After all of the hard work students at the University of Cincinnati put in last spring has finally paid off. In late fall quarter, the students found out that they would be receiving an LGBTQ space, with the grand opening on Thursday, Jan. 15.
UC has a committee devoted entirely to promoting diversity, the Diversity Council, chaired by Mitch Livingston, chief diversity officer and vice-president of student affairs. This council is committed to diversity, aiming to bring faculty members of color to campus and servicing women and students of color, according to the council’s Web site.
Although a graduate assistant serves as the LGBTQ coordinator in the Women’s Center, this position is part-time and resides in a women’s space. Students working with the initiative requested a full-time staffer, as well as graduate assistant, for the Queer Center.
The Diversity Council last year accepted the recommendation for a queer center, full-time staffer and graduate assistant, but failed to fund it, citing that their current mission was to service students of color and this endeavor did not fit that criteria.
Many of the activists were outraged to hear that this was the council’s reasoning. To insist that an LGBTQ space on campus would not service people of color is outrageous; by using this reasoning, the Diversity Council is saying that there are no students of color that are queer.
In fact, by this logic, the Diversity Council is further isolating people of color by saying to them that they are only straight. Thus, students of color, that are also queer, fall by the wayside.
Proponents of this initiative for the Queer Center spoke of intersectionality. This ideal suggests that all identities are intersecting and form an interlocking web of oppression. So while a person may be queer, they may also be an ethnic and/or racial minority, disabled and/or a woman. All of these identities have a space on campus with a full-time staff person except queer.
It must also be noted, that while almost every person of color can find an office on campus to match up with their identity, until recently there was no office for students of color who are also LGBTQ because there was no definitively LGBTQ space. There still isn’t someone to staff it full-time.
Another major issue is that the LGBTQ coordinator is a part of the Women’s Center. The newly created LGBTQ Center is still a Women’s Center space. As mentioned above, LGBTQ is an intersecting identity that certainly does not only affect women; therefore, separating the LGBTQ Center from the Women’s Center is also a goal of the student initiative, as the graduate student that served as the LGBTQ coordinator has always had a cubicle in the Women’s Center.
Currently, the Queer Center is staffed by the LGBTQ coordinator, an additional Women’s Center staff member and student volunteers. The volunteers must have some crisis training prior to applying.
“I call it the closet,” explained one student* affiliated with the movement to obtain a full-time staffer for the queer center. “They’re trying to stick the queers in the closet, get it?”
This description is not inaccurate. The space given to the students was previously the Wellness Center’s closet, until they were asked to clean it out for the Queer Center opening.

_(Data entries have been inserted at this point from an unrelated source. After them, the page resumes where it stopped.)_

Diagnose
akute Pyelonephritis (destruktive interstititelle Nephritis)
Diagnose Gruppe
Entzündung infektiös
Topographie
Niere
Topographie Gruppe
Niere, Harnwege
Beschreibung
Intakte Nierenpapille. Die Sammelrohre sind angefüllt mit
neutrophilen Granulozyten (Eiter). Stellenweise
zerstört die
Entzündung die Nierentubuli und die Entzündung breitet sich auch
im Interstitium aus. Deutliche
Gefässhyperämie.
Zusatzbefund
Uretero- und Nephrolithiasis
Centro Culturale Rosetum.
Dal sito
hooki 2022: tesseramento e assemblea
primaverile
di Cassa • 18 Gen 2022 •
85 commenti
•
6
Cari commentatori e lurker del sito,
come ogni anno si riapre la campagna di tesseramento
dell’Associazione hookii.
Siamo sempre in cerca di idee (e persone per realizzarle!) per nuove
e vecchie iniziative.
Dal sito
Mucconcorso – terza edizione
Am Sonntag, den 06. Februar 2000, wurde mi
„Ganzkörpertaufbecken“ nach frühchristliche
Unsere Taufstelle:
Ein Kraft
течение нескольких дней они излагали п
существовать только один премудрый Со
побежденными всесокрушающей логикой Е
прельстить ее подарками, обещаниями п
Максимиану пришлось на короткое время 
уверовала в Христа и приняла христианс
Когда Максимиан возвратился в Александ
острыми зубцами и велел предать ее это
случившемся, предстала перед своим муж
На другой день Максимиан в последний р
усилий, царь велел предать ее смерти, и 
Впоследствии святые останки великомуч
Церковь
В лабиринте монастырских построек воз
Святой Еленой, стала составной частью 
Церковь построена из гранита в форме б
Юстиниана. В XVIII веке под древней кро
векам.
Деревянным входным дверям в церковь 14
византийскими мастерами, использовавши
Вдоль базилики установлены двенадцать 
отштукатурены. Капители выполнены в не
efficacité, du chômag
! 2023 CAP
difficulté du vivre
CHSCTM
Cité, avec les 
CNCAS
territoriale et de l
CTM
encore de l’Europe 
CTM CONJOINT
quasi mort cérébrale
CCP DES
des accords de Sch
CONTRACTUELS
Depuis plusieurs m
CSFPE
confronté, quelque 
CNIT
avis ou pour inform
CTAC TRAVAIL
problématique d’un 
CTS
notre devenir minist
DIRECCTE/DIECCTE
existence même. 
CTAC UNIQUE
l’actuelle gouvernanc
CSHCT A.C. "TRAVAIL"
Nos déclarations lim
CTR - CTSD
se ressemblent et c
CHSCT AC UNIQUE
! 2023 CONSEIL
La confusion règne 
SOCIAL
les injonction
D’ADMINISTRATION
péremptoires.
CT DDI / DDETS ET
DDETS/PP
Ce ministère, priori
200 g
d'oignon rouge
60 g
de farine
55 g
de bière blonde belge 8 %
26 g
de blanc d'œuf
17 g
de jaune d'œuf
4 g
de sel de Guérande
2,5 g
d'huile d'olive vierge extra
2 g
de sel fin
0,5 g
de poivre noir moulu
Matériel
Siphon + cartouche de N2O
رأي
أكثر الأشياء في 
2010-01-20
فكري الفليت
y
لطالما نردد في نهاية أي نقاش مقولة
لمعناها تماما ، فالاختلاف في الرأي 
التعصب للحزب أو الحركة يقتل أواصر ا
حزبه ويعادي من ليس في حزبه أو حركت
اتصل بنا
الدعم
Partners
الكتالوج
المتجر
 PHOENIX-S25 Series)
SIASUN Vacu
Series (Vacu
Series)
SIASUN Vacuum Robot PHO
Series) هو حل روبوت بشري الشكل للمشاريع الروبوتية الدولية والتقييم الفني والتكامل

The above student is not alone: “It’s small and makes me feel squished inside,” explained Lisa Summe, 21, English student at UC.
At the open house for the center, I had to climb over people to make it from one side of the center to the other. There were only about eight people inside at the time.
Nate Wessel, president of UC’s student group Out on Campus and urban planing student, was “really happy about it (the Queer Center grand opening). This is a great place to hang out between classes. There’s someone to talk to here and a great book selection.”
Jessica Price, 22, graduate assistant for the LGBTQ Center, said that she was really happy with the turnout. “There is a nice collection of students and faculty. This shows the interest and need for the space.”
“I am glad a lot of people are here. It’s really fun. The sandwiches are good and I met a lot of new people,” said Wessel.
The event had a huge turn out, with most people forced to eat the sandwiches and cookies in the hall rather than the Queer Center itself because it was so full; however, some students were still frustrated.
“I did a lot to make this happen and I don’t know most of the people here. Where did they come from?” asked one student.
Another student, who also asked to remain anonymous, commented that “This event is fine. I like the food and it is good that there’s people here. I think the LGBT office being open is better than nothing, but it is not ideal.”
When asked as to why the space was not ideal, the student explained that because “it’s tiny, it’s still controlled by the Women’s Center, and we don’t have a full-time staffer dedicated to the center, so this center can’t ever meet the needs of the UC queer community.”
*Most students asked to remain anonymous. Due to some animosity between the administration and the students, they did not want to be personally identified.